Companies use an imputation credit account (ICA) to keep track of:
- how much tax they have paid
- how much tax they’ve passed on to shareholders or had refunded to them.
The balance of the ICA records how much credit for that tax the company can pass on to shareholders.
An imputation credit account is a memorandum or record-keeping account. It is used to complete the company’s imputation returns for each tax year.
Most New Zealand-resident companies need to keep an imputation credit account. Any organisation that is treated as a company for income tax purposes also needs to keep one. This includes:
- unit trusts
- cooperative companies
- life insurance companies
- statutory producer boards
- group investment funds (except for certain income).
You do not need to keep an imputation credit account if you are a:
- company that is not resident in New Zealand
- company that is resident in New Zealand, but treated as non-resident because of a double tax agreement
- trustee company (except any group investment funds deriving category A income)

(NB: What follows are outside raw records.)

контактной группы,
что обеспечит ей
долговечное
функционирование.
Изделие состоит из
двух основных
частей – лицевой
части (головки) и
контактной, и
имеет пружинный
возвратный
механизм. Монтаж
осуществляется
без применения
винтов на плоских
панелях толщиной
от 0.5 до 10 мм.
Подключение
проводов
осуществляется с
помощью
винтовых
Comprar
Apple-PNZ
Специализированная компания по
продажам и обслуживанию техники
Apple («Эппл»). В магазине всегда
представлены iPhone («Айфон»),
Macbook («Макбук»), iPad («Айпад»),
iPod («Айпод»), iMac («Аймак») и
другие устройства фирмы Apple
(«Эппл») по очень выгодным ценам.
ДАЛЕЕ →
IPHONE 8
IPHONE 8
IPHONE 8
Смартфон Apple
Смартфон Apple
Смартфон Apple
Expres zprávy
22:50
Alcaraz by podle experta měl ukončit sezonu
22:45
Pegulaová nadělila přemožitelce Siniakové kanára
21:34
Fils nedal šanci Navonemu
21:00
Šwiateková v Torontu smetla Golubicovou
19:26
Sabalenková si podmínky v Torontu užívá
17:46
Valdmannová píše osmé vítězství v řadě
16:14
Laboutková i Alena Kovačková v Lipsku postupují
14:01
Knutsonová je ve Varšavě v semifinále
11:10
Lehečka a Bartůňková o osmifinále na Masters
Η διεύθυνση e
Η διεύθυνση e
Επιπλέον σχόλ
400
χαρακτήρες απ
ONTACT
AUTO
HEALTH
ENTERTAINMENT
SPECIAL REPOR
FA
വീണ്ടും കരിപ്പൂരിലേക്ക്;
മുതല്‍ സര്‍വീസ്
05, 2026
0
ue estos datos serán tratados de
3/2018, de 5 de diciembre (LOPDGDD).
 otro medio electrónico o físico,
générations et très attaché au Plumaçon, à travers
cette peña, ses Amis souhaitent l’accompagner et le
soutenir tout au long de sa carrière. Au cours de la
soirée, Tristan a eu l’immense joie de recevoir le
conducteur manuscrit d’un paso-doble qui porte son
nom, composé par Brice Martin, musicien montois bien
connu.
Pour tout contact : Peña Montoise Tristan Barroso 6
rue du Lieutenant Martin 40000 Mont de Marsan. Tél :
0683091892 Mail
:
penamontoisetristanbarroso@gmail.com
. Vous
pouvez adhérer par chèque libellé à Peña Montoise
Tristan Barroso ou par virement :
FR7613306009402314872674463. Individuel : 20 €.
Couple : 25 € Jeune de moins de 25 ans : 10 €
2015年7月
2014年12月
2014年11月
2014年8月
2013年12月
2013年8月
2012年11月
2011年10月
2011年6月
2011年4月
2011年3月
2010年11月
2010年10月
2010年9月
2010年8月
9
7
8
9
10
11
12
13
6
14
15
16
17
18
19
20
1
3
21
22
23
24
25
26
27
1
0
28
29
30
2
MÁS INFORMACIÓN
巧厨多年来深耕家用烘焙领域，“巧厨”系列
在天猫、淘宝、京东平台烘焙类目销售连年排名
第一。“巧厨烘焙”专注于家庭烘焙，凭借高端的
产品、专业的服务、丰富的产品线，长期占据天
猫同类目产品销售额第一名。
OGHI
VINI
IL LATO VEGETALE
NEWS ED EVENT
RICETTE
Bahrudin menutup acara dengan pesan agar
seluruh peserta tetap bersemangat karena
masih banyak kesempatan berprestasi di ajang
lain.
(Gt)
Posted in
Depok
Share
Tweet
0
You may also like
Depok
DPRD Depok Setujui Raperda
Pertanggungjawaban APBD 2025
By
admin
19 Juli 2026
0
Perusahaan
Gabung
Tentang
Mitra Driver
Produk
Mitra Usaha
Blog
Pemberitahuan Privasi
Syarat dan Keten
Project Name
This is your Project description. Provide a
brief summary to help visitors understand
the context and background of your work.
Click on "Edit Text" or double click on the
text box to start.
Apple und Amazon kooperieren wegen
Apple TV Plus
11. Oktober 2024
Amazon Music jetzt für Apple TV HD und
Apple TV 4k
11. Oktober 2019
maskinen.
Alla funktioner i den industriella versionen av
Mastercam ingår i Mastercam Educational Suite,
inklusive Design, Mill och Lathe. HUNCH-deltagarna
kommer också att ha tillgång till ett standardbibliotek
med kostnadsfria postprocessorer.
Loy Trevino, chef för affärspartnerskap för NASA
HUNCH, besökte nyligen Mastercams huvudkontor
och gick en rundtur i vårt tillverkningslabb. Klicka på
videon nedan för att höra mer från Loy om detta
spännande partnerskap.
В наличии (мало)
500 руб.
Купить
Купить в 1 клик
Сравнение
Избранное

- company whose constitution prohibits their income or property being distributed to any proprietor, member or shareholder
- local authority
- subsidiary company of the Accident Compensation Corporation to which section 266 of the Accident Compensation Act 2001 applies
- Māori authority
- look-through company (LTC).
If your company’s income is wholly exempt from income tax, you generally will not will not need to keep an imputation credit account. The exception to this is if the income is exempt because it is:
- foreign dividends derived by a New Zealand resident-company or trustee of a group investment fund
- dividends paid before 1 April 1996 to a unit trust manager or a trustee or manager of a group investment fund, or
- inter-company dividends between companies in a 100% commonly owned group.